True Detective: Night Country, the show’s fourth season, breaks from previous seasons by fully embracing the supernatural and going Peak Spooky Procedural. It isn’t content to have vague references to The King in Yellow. Under Issa López’s direction, there are always ghosts, ghosts everywhere, ghosts inside every backstory and every subplot. In season one, there’s ambiguity around whether Rust saw something supernatural or just hallucinated it. In Night Country, we know that Navarro sees ghosts, and plenty of other characters do, too. It also manages to fit in one mystery after another, layered with some truly terrifying setpieces. It wants to solve mysteries and haunt your dreams.

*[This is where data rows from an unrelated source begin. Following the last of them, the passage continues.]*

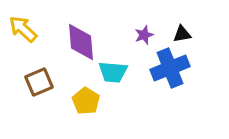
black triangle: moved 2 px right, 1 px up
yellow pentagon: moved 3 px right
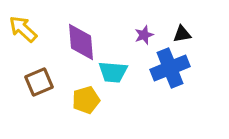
yellow pentagon: moved 1 px up; rotated 24 degrees clockwise
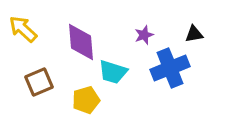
black triangle: moved 12 px right
cyan trapezoid: rotated 12 degrees clockwise
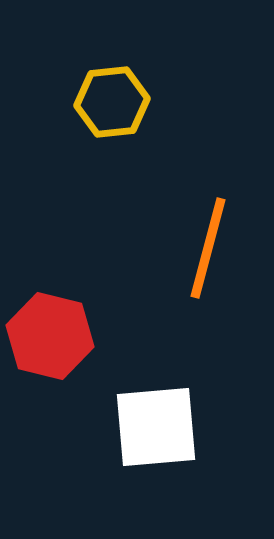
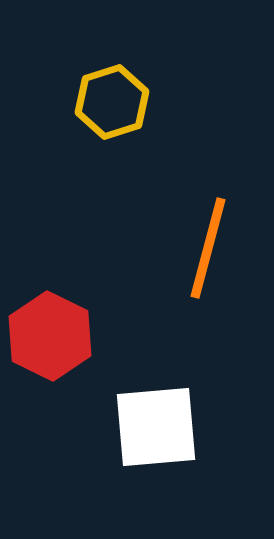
yellow hexagon: rotated 12 degrees counterclockwise
red hexagon: rotated 12 degrees clockwise
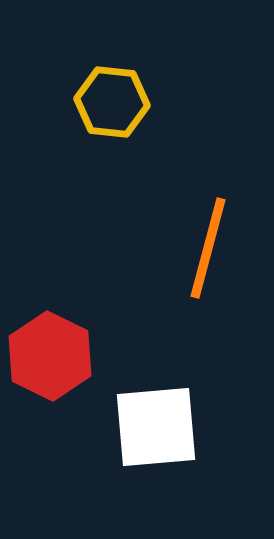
yellow hexagon: rotated 24 degrees clockwise
red hexagon: moved 20 px down
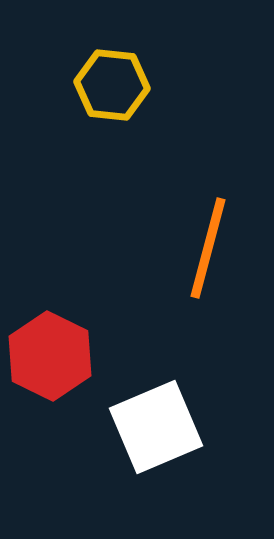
yellow hexagon: moved 17 px up
white square: rotated 18 degrees counterclockwise
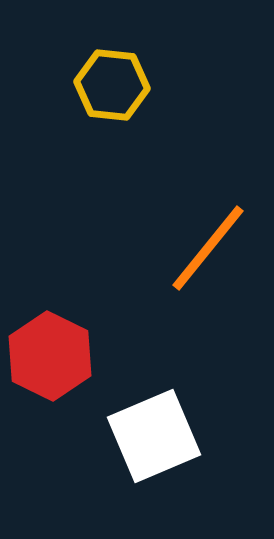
orange line: rotated 24 degrees clockwise
white square: moved 2 px left, 9 px down
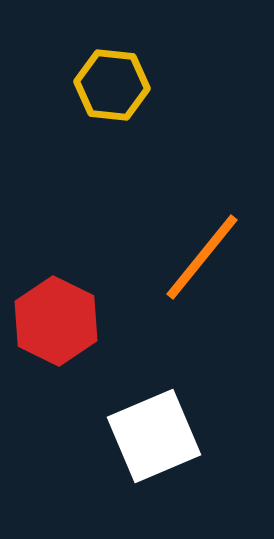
orange line: moved 6 px left, 9 px down
red hexagon: moved 6 px right, 35 px up
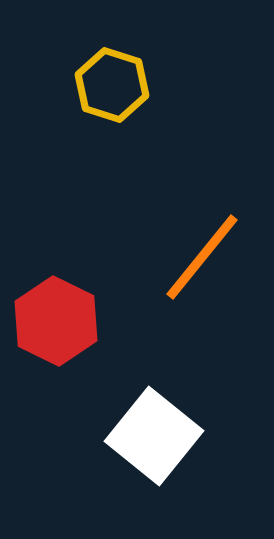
yellow hexagon: rotated 12 degrees clockwise
white square: rotated 28 degrees counterclockwise
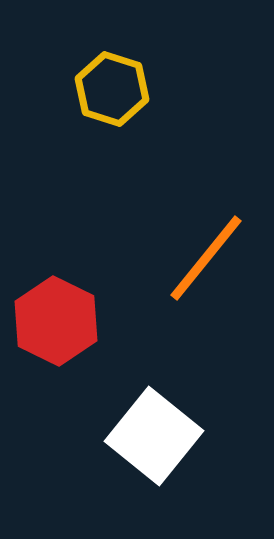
yellow hexagon: moved 4 px down
orange line: moved 4 px right, 1 px down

A last new entry to this group is the new novel Absence by Andrew Dana Hudson. This is another very procedural story that has the supernatural baked in from the jump, and you get big speculative worldbuilding, too. In this near-future people suddenly “pop,” disappearing for no reason and without a trace. No one knows why and no one knows what happens to the people who leave. Harvey is a federal agent handling “Depopulation Affairs,” trying to turn some of the chaos of these disappearances into order, investigating and cataloging. But he and his partner are thrown when a woman reappears, claiming to have the truth of what really happens. It’s the kind of spooky world where you never really know what will happen, where there are big questions about human existence, and where we grapple with death and mortality in the way both horror and mystery ultimately do. 


As genre divides get even more blurred, I suspect we’ll see even more mystery/horror mashups, and there are probably a few categories I haven’t found yet. If there’s something great I’ve left out, shout it in the comments.